According to media council, “The Dinner Club” which the Embassy of Netherlands in Uganda intended to screen at Dutch film for European Film Festival promotes homosexuality, which is a criminal act in Uganda.
“The film depicts and glorifies homosexuality which is a criminal offence in Uganda. In minutes 11, 26 and 57, homosexuality is depicted/spoken about. In 10 minute while glorifying homosexuality two women say marriage (presumably to men) is hard work! This is against Ugandan values,” reads a response from the media Council.
It further adds that the film is replete; “with various scenes of imitable behaviour examples deep kissing before kids (2min), galloping alcohol (almost throughout the movie); smoking (almost throughout the movie); steamy sex scenes (15, 42, 51, 58mins etc) Women form a ‘Dinner Club’ which is in reality a brothel.”
Responding to the media council, the Dutch Embassy announced its exit from the festival in what appears to be a protest.
“Unfortunately the Embassy has to announce that the screening of the Dutch entrance for the European Film Festival, the film “The Dinner Club” has been cancelled. The Uganda Media Council denied the film a classification rating and decided that the film should not be exhibited anywhere in Uganda. The Embassy deplores the decision of the Uganda Media Council and it will withdraw from participation in the European Film Festival in Uganda,” reads a statement by the Dutch Embassy in Uganda.
Though, a section of Ugandans were in support of the move by the media council.

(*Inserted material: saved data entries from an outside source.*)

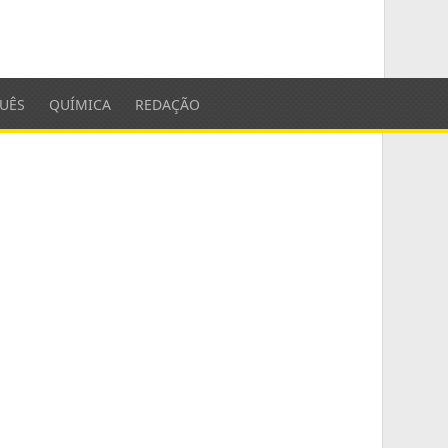
UÊS
QUÍMICA
REDAÇÃO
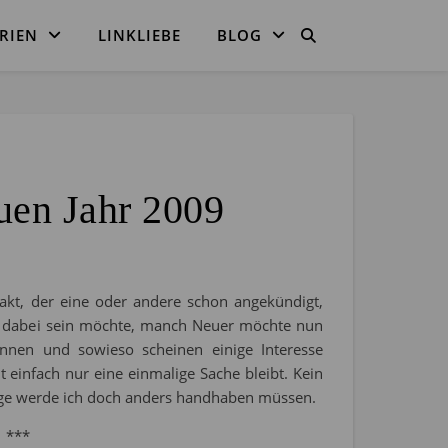
RIEN
LINKLIEBE
BLOG
uen Jahr 2009
kt, der eine oder andere schon angekündigt,
r dabei sein möchte, manch Neuer möchte nun
önnen und sowieso scheinen einige Interesse
 einfach nur eine einmalige Sache bleibt. Kein
nge werde ich doch anders handhaben müssen.
***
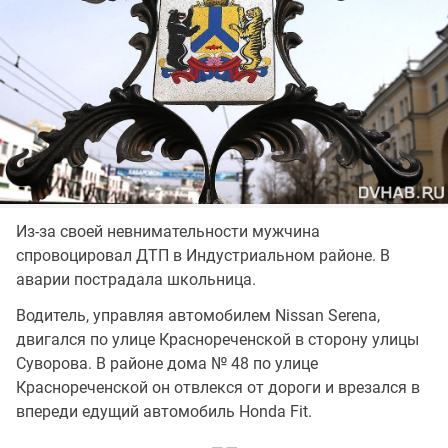
Из-за своей невнимательности мужчина
спровоцировал ДТП в Индустриальном районе. В
аварии пострадала школьница.
Водитель, управляя автомобилем Nissan Serena,
двигался по улице Краснореченской в сторону улицы
Суворова. В районе дома № 48 по улице
Краснореченской он отвлекся от дороги и врезался в
впереди едущий автомобиль Honda Fit.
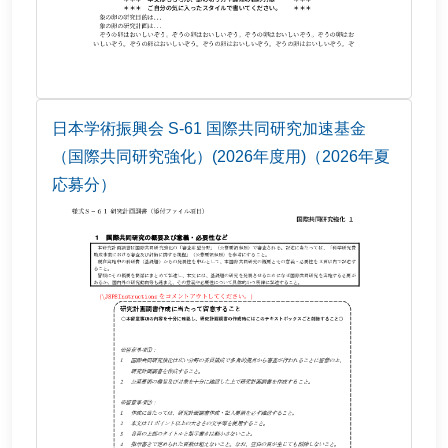
日本学術振興会 S-61 国際共同研究加速基金
（国際共同研究強化）(2026年度用)（2026年夏
応募分）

Emokor Eric Our creativity is not in sexual scenes that’s so stupid, Iranian movies are moving worldwide without any intimate scenes. People from west should know that “Uganda” has a culture and it’s very right to prohibit what they see is evil or will torment our culture. Am a filmmaker but value my culture from the bottom of my heart, I will always stand up straight against all western evil culture destruction motives. I say this “for God and my country.” Thank you #respectMyCulture
Bernard Ssabbiitti Just as the Dutch Embassy denies a visa to a person it doesn’t want to admit into its own country and isn’t bound to give any explanation as to why, Uganda, a sovereign nation has every right to ban material it doesn’t want shown on its land and owes no one an explanation. At last someone said no to a European. That satisfies me. All the other stuff is immaterial to me. Wouldn’t have mattered if the film was a documentary on the Rhinelands (which are still taught in Ugandan secondary schools by the way, the real scandal) or the Dutch ‘liberal democracy’.